Tinya Seeger, Daughter of Pete Seeger

  • “We need to love our rivers. They feed the whole planet,” said Seeger.
  • Seeger urged Congress to protect the Clean Water Act and warned of the potential consequences of its elimination—an increase in birth defects, plant and animal extinctions, and more unhealthy chemicals in the food chain.

 

This briefing was a timely reprise of historic events in 1970, when Pete Seeger sailed the sloop Clearwater from the Hudson River to Washington, DC, and held a Capitol Hill forum on clean water credited with being a turning point in the fight for the 1972 Clean Water Act (CWA).
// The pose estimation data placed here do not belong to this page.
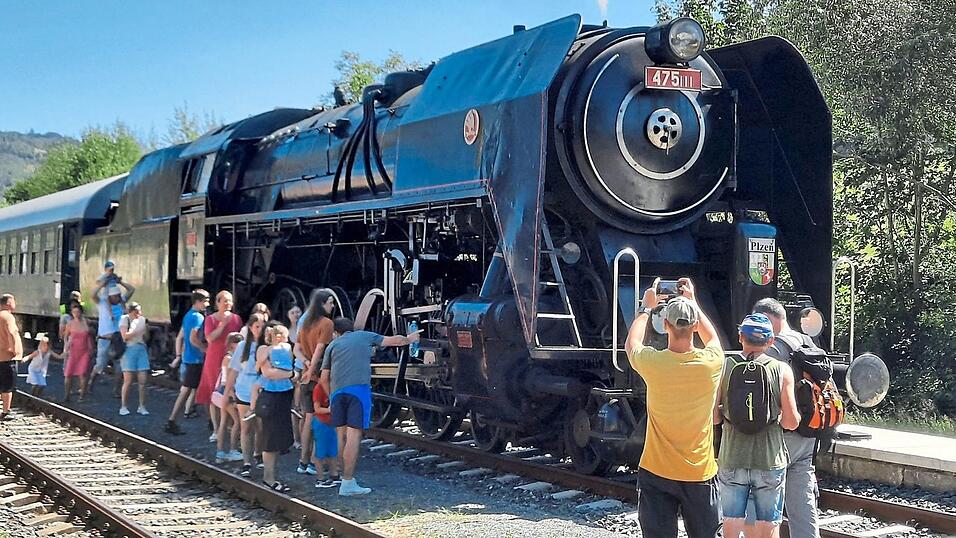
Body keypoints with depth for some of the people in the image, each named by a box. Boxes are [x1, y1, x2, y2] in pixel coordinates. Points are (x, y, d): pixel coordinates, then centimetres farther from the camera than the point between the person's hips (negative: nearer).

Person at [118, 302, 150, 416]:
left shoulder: (142, 319, 10)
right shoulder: (125, 319, -2)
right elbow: (124, 335, -13)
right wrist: (138, 331, -12)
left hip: (142, 349, 4)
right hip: (129, 350, -4)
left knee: (143, 381, 0)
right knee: (128, 381, -4)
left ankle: (142, 407, 8)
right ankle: (123, 407, 6)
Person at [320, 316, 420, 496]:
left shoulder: (332, 346, 20)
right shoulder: (364, 336, 18)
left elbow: (324, 379, 14)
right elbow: (394, 341, 26)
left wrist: (332, 396, 26)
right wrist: (409, 339, 45)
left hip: (337, 391, 3)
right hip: (359, 389, -3)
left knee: (342, 435, 13)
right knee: (354, 435, -7)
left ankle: (346, 477, 16)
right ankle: (347, 483, -11)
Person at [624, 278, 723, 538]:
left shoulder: (653, 363, -14)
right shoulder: (711, 362, -11)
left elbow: (631, 344, 11)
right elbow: (712, 337, 16)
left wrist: (647, 308, 23)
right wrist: (692, 302, 23)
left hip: (657, 474, -1)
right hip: (700, 474, 1)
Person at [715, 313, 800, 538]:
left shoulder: (725, 367, -4)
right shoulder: (782, 371, -5)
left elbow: (713, 417, -5)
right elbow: (791, 422, -7)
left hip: (732, 461, 1)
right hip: (770, 461, 0)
Five decades later, the CWA and other federal laws and policies have vastly improved the quality and health of U.S. waterways and drinking water resources. But that progress is now threatened, so the Clearwater again returned to Washington, DC, and delivered a “cargo of concern” for clean water and science-based policy to Congress. As Pete Seeger said in 1970, “We’re going to Washington because the problems of the American rivers can’t be solved by people like me who live on them. Only the federal government has the power to enact and enforce the laws that are needed.”